-- Work request --
Rewrite all of the items below with every "Which" changed to "What" and everything else left as it is, and leave the pictures out of your answer.

-- Provided material --
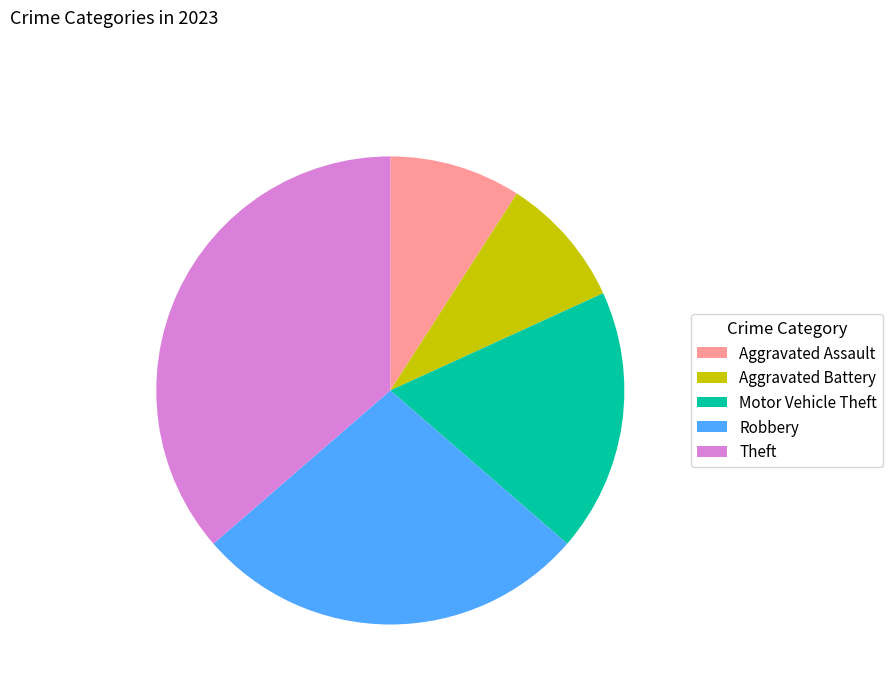

Which has a higher value, Theft or Aggravated Assault?

Theft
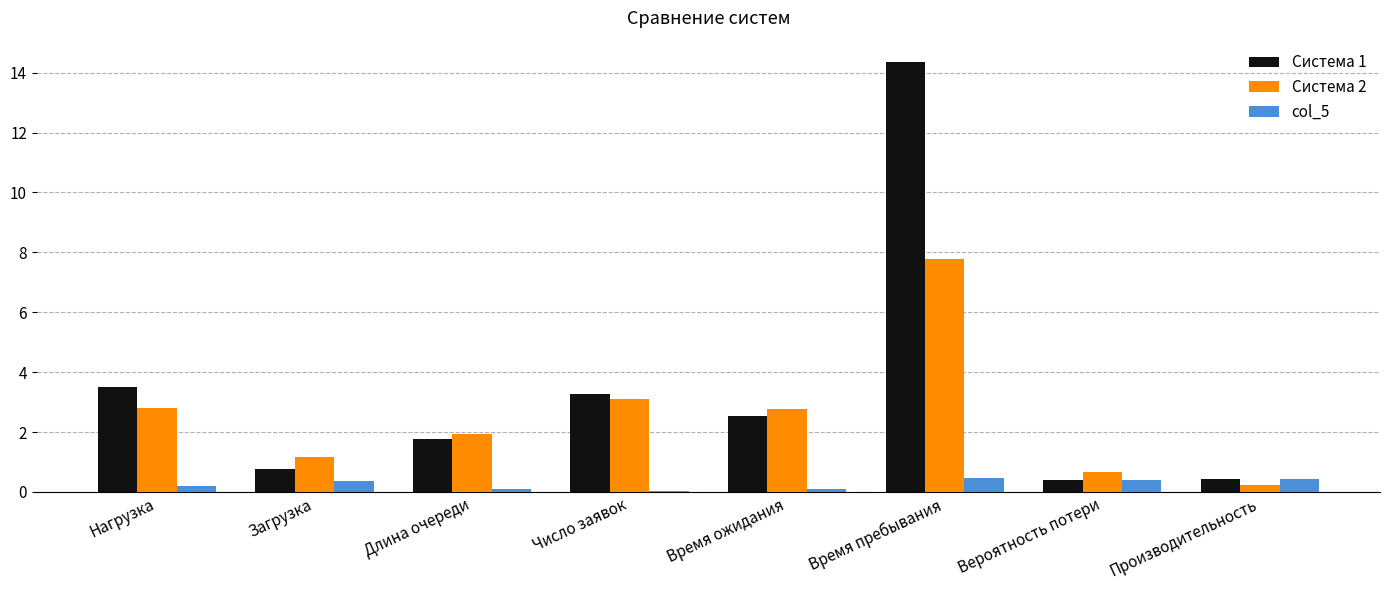

What is the sum of the col_5 values at Нагрузка and Число заявок?

0.2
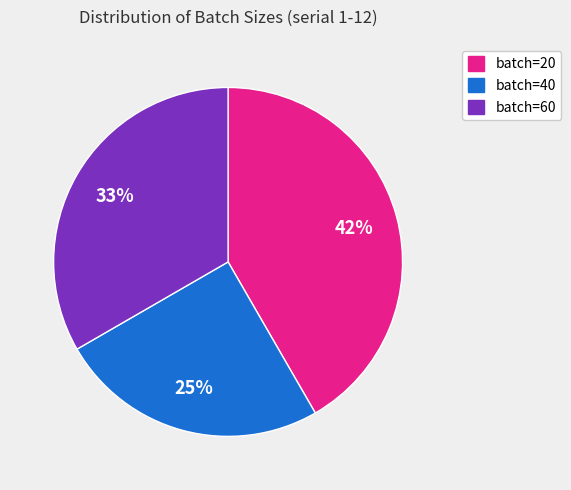

Does any single category account for the majority?

No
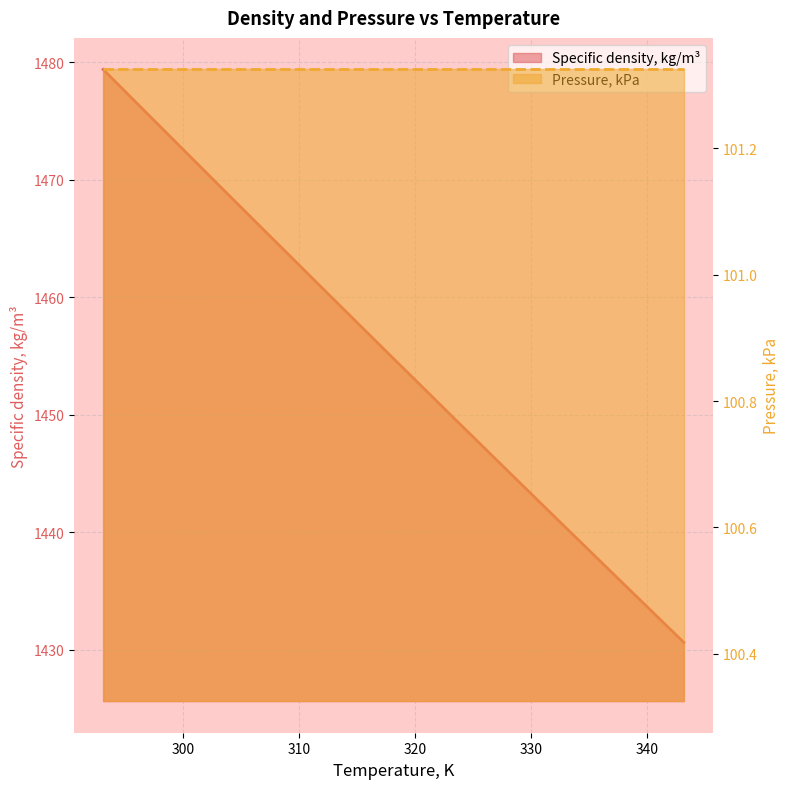

Where does the data first go above 1454?

293.15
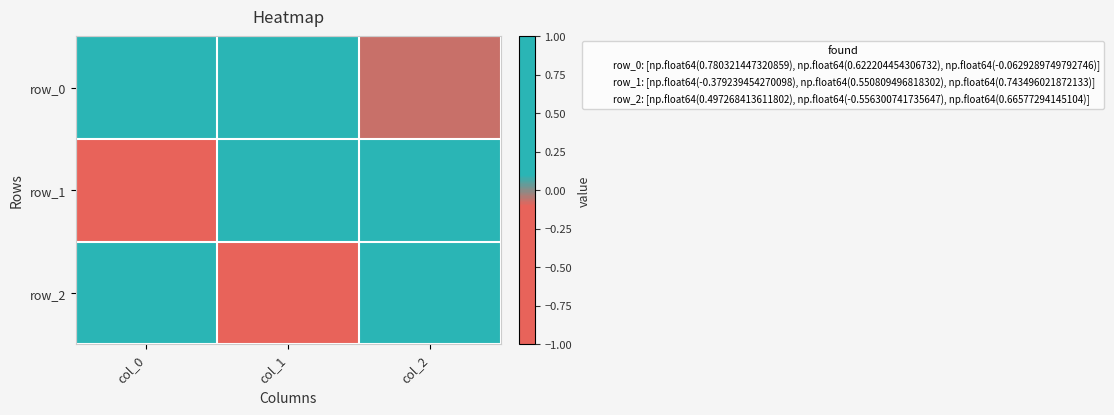

Which series changed the most between col_1 and col_2?

row_2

-- Solution to the problem --
What has a higher value, Theft or Aggravated Assault?

Theft

What is the sum of the col_5 values at Нагрузка and Число заявок?

0.2

Does any single category account for the majority?

No

Where does the data first go above 1454?

293.15

What series changed the most between col_1 and col_2?

row_2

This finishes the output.